* _Compito scritto 1_
Secondo il brano scelto, in che anno uscì il film "Le mani sulla città"?
* _Compito scritto 2_
Ricopia dal brano scelto, senza cambiare nulla, la parte che si apre con le parole «Quando uscì il» e si chiude con «di montaggio all’americana.».

24 settembre 2012

LE MANI SULLA CITTA'





Pubblichiamo un articolo sul film di Francesco Rosi, “Le mani sulla città”, in uscita sul prossimo numero della rivista fiorentina “Il Ponte”.

Mario Pezzella  -  Paesaggio con rovine

Quando uscì il film, nel 1963, l’attenzione si concentrò quasi interamente sul suo significato politico. Alcuni critici scrissero che alle buone e generose intenzioni ideologiche non corrispondeva una realizzazione estetica altrettanto efficace: quasi che il film fosse un puro materiale di propaganda, nel periodo che vedeva la nascita del centrosinistra in Italia e aspettative di cambiamento rapidamente deluse. A distanza di tempo esso rivela invece di essere una sempre attuale fenomenologia delle classi dirigenti meridionali, realizzata con una intersezione geniale di moduli espressivi neorealisti e di montaggio all’americana.
Rosi descrive la formazione e il funzionamento di un meccanismo di potere o per meglio dire la fase di passaggio da un sistema di dominio paternalistico, brutale e premoderno a quello più duttile e sottile, che accompagna l’affermazione del modernismo neocapitalista in Italia. A questa transizione si riferiscono i personaggi e le situazioni; ma soprattutto essa è rappresentata attraverso la trasformazione del paesaggio urbano e delle sue architetture. La modalità espressiva più importante del film è l’articolazione degli spazi, il rapporto tra gli edifici e l’ambiente esterno, tra la psicologia dei personaggi e gli interni in cui vivono. Ideologie, conflitti politici, passioni e avidità di potere si esprimono grazie al loro rispecchiamento nella configurazione fisica della città: l’architettura diventa il simbolo privilegiato delle dinamiche storiche e sociali.

* _Dati in esame_
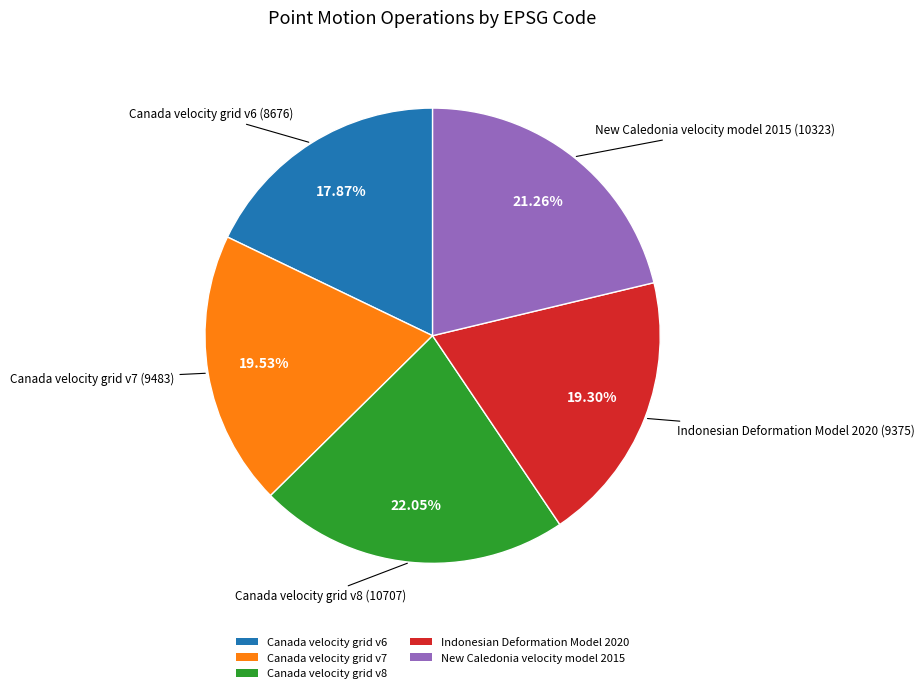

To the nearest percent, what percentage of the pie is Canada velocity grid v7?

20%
---
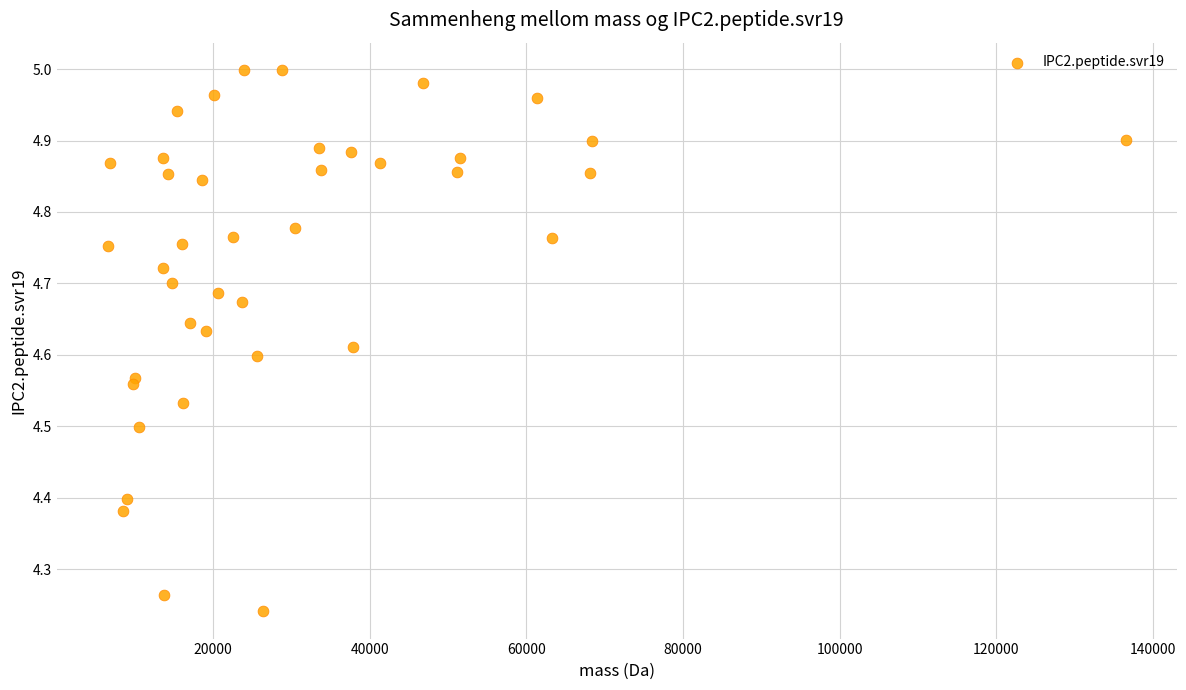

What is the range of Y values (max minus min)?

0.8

* _Esito dell'esercizio 1_
Nel 1963.

* _Esito dell'esercizio 2_
Quando uscì il film, nel 1963, l’attenzione si concentrò quasi interamente sul suo significato politico. Alcuni critici scrissero che alle buone e generose intenzioni ideologiche non corrispondeva una realizzazione estetica altrettanto efficace: quasi che il film fosse un puro materiale di propaganda, nel periodo che vedeva la nascita del centrosinistra in Italia e aspettative di cambiamento rapidamente deluse. A distanza di tempo esso rivela invece di essere una sempre attuale fenomenologia delle classi dirigenti meridionali, realizzata con una intersezione geniale di moduli espressivi neorealisti e di montaggio all’americana.